The film also contains a more psychedelic part which, seen today, has a certain effect, made up of surreal non-musical sequences: from the manager Peter Grant transformed into a gangster who opens the film with a shootout, to John Paul Jones who is divided between the good father of family and village villain, Robert Plant with purple eyes and Jimmy Page who climbs a mountain and meets himself as an old man (Paolo Madeddu collected them in this brilliant article).

Stop making sense

Another masterpiece of the genre is “Stop Making Sense” by Talking Heads (1984), directed by Jonathan Demme, another director closely linked to music, and this one also recently returned to cinemas (only Anglo-Saxon ones, however) – so much so that the band is also gathered to promote it. Demme and the Talking Heads challenge the conventions of the concert film, which have now become clichés: they stage not only the performances, but behind the scenes. The stage is built piece by piece, with each song, with the band joining David Byrne, who starts alone. A brilliant idea.

Rattle and hum

If we want to find the moment of the end of this golden era it is probably between 1988, the year of U2's “Rattle and Hum”, and 1989.
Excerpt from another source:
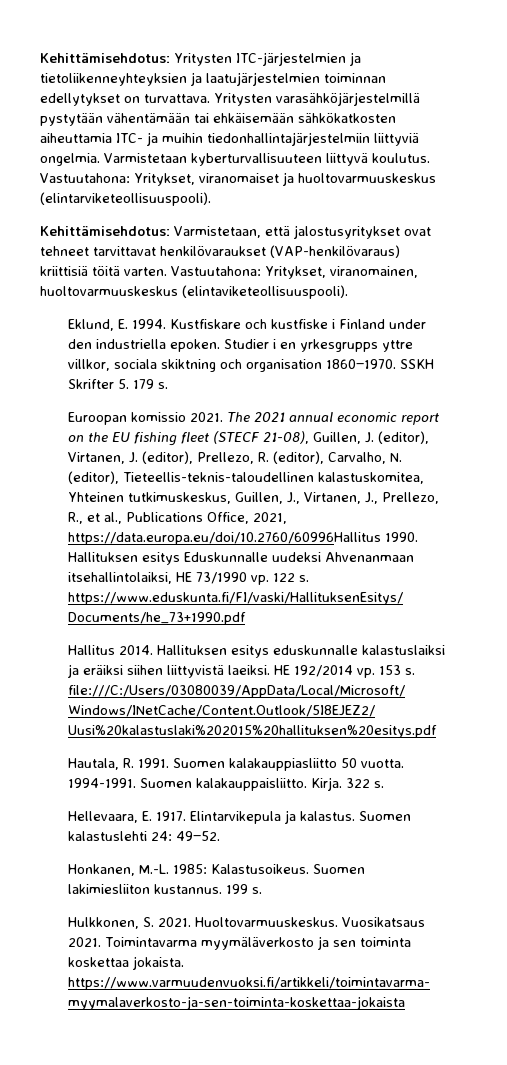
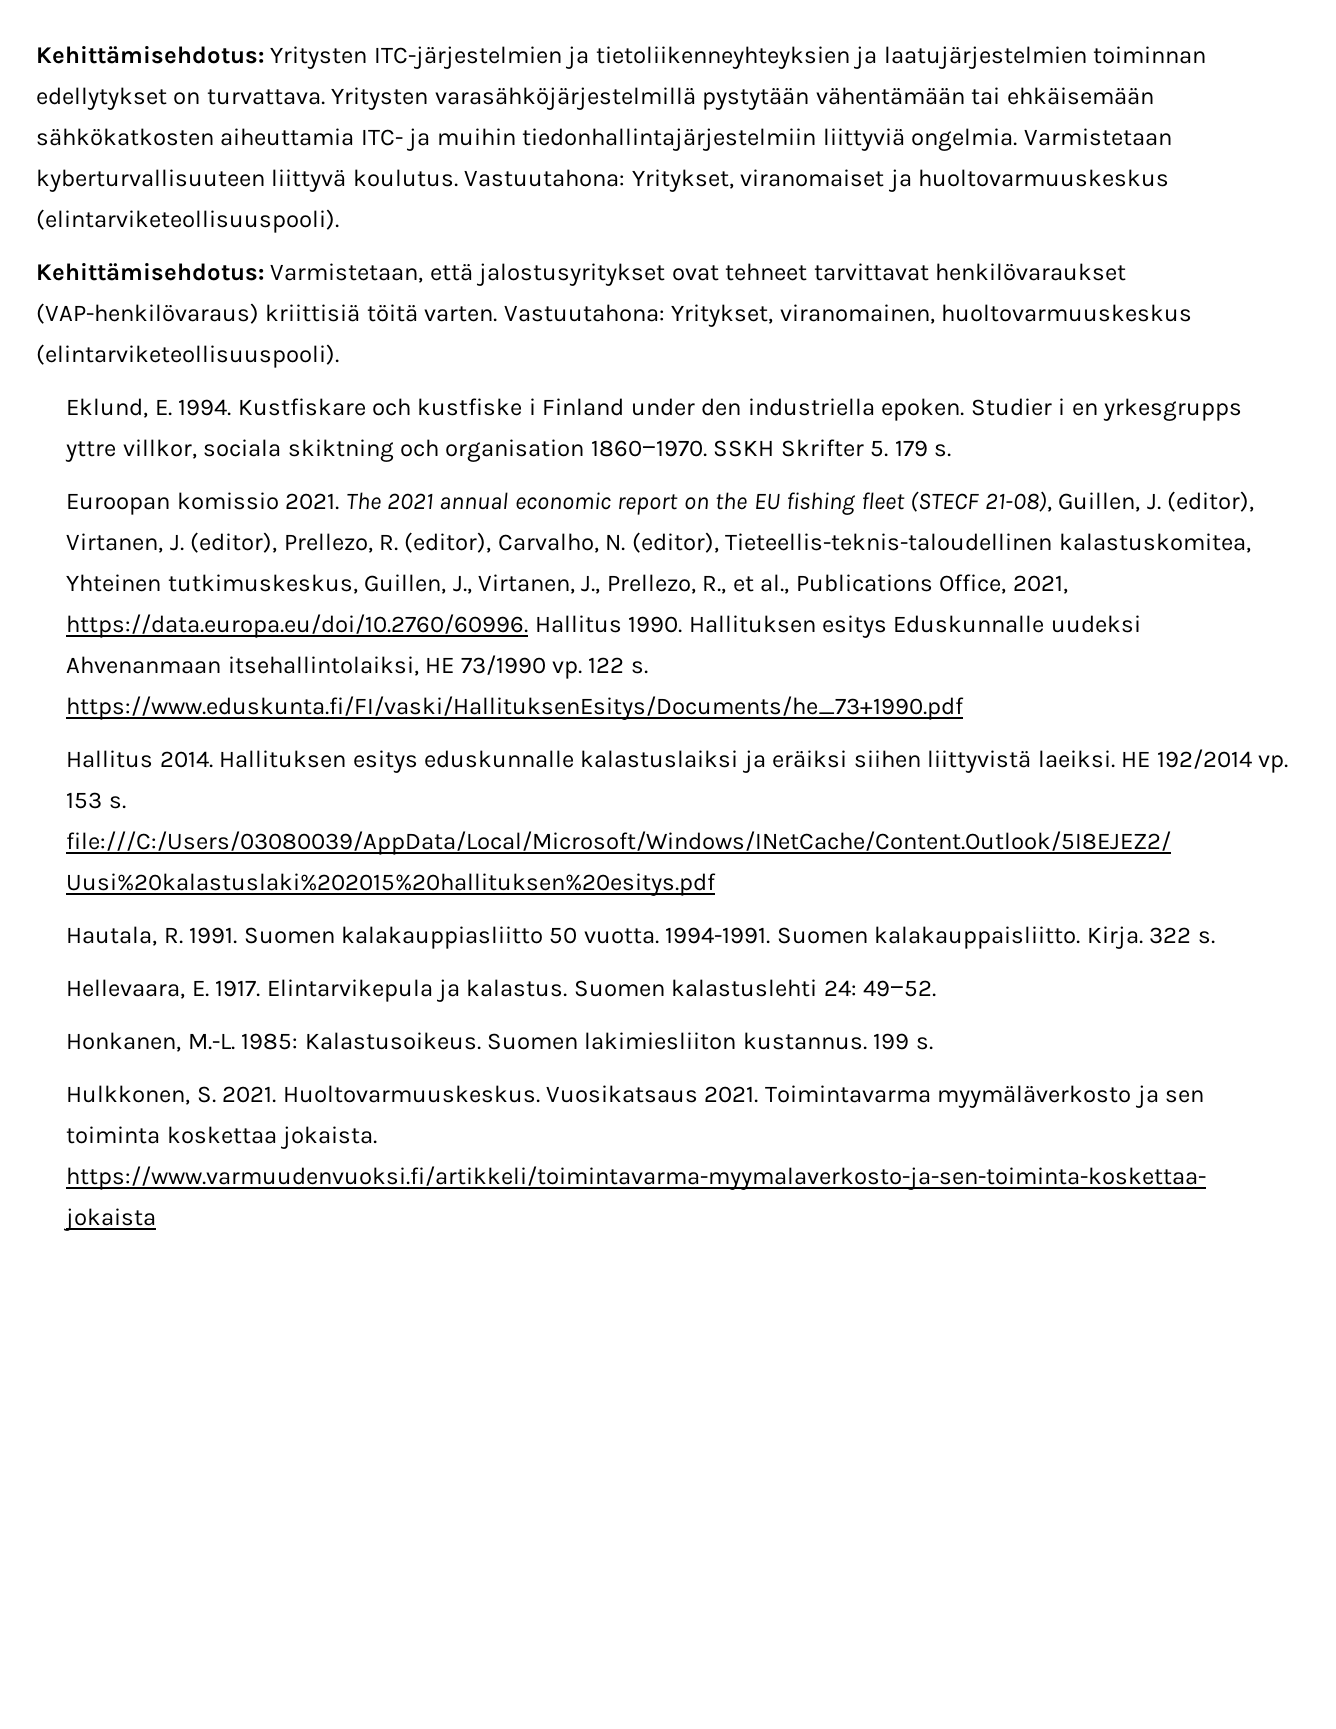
[182,285,348,299] (elintaviketeollisuuspooli). -> [36,344,339,368] (elintarviketeollisuuspooli).
[67,532,381,545] https://data.europa.eu/doi/10.2760/60996Hallitus -> [66,614,622,638] https://data.europa.eu/doi/10.2760/60996. Hallitus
The Irish band has made twelve concert films in its career, starting with “Live at Red Rocks” (Gavin Taylor, 1984), released in VHS format together with the live album “Under a Red Blood Sky”. At the end of the '80s he was at the height of success, after “The Joshua Tree”, and decided to do a complex operation: a film and an album with live performances and new songs, linked to their American tour and his story of the United States. The band wanted to involve Scorsese or Demme, but then Phil Joanou, who had created “U2 in the Americas” (this was the original title), got involved.

The album reached number one in America, England and about ten countries, but the film received less than positive reviews and did not do as well at the box office: in America, according to the figures reported at the time by Rolling Stone, it only grossed $8 million despite being distributed in 1,400 theaters – from which it was soon withdrawn. Curiously, U2 have never reissued either the album or the film in an expanded version, despite several unreleased materials, both audio and video, circulating in the form of bootlegs.

However, audiovisual concerts were moving elsewhere: it was better to publish them directly on videocassette (and then on DVD), with fewer risks. Unplugged was born in 1989. MTV had changed the perception of television for music and in the 90s a participation would have become highly coveted and even a recording success: Eric Clapton would have sold over 20 million of the album taken from his show for the television network.